Sin embargo, los últimos descubrimientos científicos nos ayudan a entender la intima relación que existe entre pensamientos y emociones, de tal manera que éstos se potencian y alimentan mutuamente, y es imposible entender unos sin los otros.
Las emociones que sentimos las personas son las que nos llevan a actuar, a tomar decisiones, a encarar proyectos y, por lo tanto, es necesario entenderlas para poder manejarlas y encontrar los razonamientos que nos lleven a modularlas y a actuar en conductas posteriores que nos produzcan bienestar.
Contrarrestar la fuerte emoción que en un momento sentimos con estrategias razonadas es lo que nos va a llevar a actuar de manera mucho más equilibrada y, en definitiva, a ayudarnos a llevar nuestra vida.

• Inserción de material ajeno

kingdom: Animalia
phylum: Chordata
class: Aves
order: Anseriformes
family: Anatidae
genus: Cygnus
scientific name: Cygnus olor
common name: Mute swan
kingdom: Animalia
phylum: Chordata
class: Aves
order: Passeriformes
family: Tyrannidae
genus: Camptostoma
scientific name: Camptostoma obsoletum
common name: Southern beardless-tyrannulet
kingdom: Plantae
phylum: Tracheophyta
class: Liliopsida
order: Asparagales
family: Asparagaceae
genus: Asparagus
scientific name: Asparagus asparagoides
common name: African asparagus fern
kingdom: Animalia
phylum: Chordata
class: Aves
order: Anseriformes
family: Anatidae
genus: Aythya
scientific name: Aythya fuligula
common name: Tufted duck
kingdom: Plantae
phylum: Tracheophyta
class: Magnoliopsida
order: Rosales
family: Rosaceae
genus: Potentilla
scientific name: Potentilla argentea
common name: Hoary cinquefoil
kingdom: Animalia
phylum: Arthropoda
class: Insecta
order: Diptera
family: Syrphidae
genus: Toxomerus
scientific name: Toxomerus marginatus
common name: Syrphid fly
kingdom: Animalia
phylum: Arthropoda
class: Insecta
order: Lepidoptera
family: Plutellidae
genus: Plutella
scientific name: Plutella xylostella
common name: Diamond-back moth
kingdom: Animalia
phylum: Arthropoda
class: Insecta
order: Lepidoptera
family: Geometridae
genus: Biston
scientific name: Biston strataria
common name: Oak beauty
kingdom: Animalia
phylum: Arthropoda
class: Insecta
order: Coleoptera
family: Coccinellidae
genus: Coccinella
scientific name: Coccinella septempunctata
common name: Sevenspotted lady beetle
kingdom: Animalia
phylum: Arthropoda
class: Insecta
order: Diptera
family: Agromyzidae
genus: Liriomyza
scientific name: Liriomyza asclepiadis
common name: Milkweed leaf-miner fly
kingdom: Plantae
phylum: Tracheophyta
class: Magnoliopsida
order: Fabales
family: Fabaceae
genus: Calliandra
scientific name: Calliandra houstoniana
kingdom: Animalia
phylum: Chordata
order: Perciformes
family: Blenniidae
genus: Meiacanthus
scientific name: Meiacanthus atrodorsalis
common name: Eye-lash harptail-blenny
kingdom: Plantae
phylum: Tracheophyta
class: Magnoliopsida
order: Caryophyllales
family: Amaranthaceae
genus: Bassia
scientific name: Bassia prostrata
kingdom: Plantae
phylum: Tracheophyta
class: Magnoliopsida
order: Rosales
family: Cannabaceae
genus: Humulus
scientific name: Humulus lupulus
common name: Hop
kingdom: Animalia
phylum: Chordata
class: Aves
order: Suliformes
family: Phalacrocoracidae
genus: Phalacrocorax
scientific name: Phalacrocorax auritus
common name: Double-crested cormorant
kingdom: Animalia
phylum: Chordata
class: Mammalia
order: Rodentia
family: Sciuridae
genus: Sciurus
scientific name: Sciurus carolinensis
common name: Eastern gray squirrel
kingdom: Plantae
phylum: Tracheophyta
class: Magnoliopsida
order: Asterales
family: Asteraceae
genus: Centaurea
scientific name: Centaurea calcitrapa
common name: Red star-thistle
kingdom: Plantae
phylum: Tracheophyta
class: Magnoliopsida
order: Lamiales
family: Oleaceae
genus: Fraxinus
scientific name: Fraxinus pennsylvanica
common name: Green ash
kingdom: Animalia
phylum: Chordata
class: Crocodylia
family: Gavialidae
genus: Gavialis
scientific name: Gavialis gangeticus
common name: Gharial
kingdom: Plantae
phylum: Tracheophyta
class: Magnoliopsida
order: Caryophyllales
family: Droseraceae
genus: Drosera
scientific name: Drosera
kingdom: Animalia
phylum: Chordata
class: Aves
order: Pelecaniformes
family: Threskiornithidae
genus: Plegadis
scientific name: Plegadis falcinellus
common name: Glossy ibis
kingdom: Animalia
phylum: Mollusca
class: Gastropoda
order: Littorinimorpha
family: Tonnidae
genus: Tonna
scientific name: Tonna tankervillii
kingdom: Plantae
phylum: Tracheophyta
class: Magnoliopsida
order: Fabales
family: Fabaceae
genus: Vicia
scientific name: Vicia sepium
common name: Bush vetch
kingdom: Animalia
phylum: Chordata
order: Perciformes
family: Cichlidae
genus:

Por eso es importantísimo el desarrollo de la inteligencia emocional, porque si no comprendemos lo que sentimos y las razones por la que sentimos, tampoco podremos comprender las razones por las que pensamos y actuamos de determinada manera.
Es un aprendizaje que desde niños debemos hacer. Cada vez que nos veamos inundados por una emoción, tanto positiva como negativa, debemos pararnos a pensar los motivos por los que nos sentimos así, qué estamos sintiendo y, a partir de ahí, reflexionar y gestionar esas emociones positivas o negativas -sobre todo éstas últimas -, de manera inteligente, fomentando formas de actuación y modos de comportamiento que nos produzcan el necesario bienestar para llevar una buena vida. Entendiendo por esto último no la acumulación de cosas materiales, sino el profundo sentimiento íntimo de vivir cada día con total plenitud.